A tank or pillbox can be "taken out" because it's not that capable of movement (we're assuming the tank isn't in an open field, because you're just stuffed). That's obviously not an equivalent situation. IRL, if you're armed with a sword, you can't just ignore another guy with a sword and go chase whoever you want. 5E doesn't have mechanics for that, though. No flanking, no firing into melee penalty, at most one AoO/turn, etc.
In reality, if you ignored a bunch of men with swords to try and chase down a wizard, you'd die with a bunch of swords in your back (or even just one). And indeed, anyone who has played a videogame that leans a bit more realistic absolutely knows this.

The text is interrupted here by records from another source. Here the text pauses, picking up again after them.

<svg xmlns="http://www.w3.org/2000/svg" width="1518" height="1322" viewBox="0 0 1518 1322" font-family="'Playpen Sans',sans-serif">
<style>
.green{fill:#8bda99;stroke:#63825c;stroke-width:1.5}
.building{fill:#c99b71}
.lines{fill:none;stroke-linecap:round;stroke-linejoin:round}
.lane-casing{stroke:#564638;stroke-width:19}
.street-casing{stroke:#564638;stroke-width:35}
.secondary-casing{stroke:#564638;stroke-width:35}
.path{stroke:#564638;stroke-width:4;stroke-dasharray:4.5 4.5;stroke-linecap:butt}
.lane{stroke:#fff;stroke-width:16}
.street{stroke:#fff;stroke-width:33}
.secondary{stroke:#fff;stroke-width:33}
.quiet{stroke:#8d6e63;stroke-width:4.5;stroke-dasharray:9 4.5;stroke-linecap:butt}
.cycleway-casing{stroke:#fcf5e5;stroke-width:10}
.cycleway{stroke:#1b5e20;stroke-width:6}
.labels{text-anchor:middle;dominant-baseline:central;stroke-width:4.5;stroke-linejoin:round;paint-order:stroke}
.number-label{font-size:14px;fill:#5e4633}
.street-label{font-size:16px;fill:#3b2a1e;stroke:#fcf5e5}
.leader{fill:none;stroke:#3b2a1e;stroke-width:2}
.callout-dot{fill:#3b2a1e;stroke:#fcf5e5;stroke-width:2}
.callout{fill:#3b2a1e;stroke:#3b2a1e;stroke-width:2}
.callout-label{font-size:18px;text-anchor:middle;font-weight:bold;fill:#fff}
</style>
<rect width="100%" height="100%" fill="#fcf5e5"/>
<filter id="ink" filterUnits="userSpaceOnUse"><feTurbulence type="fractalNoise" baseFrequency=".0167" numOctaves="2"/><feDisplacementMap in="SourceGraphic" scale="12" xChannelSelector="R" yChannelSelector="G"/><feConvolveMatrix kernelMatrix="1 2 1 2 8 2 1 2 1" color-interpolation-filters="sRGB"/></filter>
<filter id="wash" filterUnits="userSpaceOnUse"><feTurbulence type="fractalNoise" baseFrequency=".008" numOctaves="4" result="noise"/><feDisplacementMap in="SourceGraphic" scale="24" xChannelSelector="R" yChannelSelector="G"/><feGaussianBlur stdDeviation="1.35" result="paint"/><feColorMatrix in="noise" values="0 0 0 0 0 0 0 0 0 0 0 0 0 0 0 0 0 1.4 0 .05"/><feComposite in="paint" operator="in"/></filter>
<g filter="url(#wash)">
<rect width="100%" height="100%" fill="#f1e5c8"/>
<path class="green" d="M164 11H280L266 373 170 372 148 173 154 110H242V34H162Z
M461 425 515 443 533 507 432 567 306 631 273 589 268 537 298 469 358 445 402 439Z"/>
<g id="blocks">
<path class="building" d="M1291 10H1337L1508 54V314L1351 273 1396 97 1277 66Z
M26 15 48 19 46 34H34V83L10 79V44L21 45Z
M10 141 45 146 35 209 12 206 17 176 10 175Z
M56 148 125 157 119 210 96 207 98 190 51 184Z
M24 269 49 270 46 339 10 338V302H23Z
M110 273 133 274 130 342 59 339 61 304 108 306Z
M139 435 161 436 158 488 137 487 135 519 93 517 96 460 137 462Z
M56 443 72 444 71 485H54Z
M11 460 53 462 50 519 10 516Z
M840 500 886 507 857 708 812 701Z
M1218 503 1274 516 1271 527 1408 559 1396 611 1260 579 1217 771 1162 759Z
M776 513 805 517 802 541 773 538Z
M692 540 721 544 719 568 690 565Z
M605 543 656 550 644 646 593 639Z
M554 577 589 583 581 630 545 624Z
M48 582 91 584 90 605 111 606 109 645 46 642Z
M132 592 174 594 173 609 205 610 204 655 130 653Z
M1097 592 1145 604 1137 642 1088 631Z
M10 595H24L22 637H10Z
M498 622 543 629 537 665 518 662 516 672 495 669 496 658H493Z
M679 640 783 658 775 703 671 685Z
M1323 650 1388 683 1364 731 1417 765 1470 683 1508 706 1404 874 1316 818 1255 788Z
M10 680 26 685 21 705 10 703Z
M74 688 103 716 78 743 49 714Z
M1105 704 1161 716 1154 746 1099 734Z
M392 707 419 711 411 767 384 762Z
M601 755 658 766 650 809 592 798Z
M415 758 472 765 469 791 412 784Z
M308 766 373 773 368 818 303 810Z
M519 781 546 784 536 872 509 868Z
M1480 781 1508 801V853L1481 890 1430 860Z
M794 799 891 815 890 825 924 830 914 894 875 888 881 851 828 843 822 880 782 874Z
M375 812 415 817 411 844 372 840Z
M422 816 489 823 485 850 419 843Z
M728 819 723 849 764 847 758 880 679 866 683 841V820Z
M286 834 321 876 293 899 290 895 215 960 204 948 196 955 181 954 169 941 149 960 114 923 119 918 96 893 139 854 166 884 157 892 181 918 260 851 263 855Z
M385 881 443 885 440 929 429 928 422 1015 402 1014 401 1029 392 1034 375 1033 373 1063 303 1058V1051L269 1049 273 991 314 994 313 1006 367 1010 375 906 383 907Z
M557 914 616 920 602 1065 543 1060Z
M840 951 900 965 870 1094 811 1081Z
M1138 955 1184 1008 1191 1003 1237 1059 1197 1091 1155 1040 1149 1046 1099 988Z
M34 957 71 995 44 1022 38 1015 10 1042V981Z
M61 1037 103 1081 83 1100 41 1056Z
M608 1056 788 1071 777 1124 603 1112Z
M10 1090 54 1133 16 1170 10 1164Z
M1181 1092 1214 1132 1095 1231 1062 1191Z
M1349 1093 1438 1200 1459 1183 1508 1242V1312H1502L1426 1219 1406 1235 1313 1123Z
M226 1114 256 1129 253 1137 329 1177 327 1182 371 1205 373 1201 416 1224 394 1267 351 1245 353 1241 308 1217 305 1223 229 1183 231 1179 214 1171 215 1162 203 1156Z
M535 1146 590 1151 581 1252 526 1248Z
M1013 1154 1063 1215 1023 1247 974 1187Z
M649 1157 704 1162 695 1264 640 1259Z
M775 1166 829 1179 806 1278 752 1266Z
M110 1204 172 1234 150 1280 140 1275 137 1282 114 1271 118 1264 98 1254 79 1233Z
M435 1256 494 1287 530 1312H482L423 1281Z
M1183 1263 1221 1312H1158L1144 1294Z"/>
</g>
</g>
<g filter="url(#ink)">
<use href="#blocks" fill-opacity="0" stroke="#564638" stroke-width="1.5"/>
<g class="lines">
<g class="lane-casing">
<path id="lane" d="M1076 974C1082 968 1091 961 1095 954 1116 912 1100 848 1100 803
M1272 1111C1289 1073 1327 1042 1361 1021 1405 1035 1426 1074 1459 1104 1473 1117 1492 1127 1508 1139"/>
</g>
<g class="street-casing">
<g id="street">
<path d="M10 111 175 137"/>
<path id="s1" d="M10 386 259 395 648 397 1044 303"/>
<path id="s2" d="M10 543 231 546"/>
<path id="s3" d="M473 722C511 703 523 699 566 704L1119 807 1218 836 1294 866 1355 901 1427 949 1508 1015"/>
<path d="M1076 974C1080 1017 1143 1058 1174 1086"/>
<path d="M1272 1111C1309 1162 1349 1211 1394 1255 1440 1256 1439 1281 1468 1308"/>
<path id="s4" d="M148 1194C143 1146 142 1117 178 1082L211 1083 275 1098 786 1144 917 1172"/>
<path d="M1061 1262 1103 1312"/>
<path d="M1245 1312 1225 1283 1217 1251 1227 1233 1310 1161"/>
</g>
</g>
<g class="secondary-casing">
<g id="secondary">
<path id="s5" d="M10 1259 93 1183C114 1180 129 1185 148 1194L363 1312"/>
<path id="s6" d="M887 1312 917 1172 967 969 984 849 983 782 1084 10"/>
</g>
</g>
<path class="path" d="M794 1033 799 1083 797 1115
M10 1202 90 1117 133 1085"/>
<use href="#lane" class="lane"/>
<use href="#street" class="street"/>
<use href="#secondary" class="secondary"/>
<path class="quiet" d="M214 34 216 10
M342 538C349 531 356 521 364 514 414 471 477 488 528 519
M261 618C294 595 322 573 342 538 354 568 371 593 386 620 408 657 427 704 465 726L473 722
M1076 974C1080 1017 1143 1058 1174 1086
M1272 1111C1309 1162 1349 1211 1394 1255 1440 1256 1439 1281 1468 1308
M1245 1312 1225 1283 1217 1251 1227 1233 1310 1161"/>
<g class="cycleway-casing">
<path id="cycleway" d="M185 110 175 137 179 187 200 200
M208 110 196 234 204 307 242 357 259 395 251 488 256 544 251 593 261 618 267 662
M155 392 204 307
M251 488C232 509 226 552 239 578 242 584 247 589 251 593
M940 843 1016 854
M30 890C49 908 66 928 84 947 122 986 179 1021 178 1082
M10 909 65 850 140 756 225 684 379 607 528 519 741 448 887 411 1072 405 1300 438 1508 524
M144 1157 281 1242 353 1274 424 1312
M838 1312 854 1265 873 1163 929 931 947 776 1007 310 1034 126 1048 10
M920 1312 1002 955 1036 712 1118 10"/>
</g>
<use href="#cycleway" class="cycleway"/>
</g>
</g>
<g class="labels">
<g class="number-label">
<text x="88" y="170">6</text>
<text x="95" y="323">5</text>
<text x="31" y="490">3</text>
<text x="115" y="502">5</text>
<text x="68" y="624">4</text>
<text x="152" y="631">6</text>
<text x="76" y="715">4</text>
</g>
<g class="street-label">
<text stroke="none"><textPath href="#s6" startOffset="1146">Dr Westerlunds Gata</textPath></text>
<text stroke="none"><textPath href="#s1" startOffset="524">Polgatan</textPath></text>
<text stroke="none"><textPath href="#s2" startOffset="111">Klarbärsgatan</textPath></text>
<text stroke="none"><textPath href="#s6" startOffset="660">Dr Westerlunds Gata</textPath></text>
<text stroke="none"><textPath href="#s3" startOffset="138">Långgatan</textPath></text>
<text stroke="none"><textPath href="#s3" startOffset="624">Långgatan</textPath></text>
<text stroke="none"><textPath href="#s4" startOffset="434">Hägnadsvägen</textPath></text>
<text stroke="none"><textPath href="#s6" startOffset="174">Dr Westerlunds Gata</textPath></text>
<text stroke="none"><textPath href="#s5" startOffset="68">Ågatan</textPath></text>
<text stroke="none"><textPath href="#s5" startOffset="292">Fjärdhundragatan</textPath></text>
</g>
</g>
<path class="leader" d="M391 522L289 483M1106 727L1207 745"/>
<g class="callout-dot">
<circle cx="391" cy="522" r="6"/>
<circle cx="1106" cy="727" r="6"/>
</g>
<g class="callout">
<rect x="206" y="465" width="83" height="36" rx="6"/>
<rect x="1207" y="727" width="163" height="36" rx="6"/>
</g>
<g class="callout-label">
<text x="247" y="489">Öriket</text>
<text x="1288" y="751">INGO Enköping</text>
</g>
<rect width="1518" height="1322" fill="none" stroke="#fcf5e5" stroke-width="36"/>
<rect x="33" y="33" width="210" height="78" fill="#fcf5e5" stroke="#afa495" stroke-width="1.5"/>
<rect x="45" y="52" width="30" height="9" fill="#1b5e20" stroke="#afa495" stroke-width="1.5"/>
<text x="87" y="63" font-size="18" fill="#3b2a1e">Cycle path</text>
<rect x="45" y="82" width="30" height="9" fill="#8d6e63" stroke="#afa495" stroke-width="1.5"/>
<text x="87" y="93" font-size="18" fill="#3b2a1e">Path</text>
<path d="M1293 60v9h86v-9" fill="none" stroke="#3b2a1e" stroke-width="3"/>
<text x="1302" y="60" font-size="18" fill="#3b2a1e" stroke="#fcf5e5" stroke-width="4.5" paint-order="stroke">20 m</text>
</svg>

It's an absolutely unrealistic thing D&D does, that 5E makes far more extreme and obvious by removing all barriers to it and putting in "bag of HP" enemies that kind of require it. On some levels that might be smart - leaning in to a characteristic the game has - but trying to pretend it's realistic and putting in laughable 20th World War examples instead of medieval examples or fantasy examples is just unhelpful to understanding the issue, like it or loathe it.
In D&D, people focus fire on the rough equivalent of the tank while usually initially ignoring the infantry.
It's not about being realistic, it's about feeling artificial if you use rules to discourage that. And I find it very helpful to understanding the issue even if you do not.
It's also why I didn't much like "encounter" abilities as opposed to abilities which regenerate on a rest of some kind. It felt artificial. I don't like how they established rests in 5e, but I like the concept that time and rest are associated with recovering your endurance to do something strenuous again. I've always been fond of changing "recovering on short rest" to "you can do it a second time without a rest but it gives you a level of exhaustion" in addition to "recovering on short rest". That would feel less artificial to me.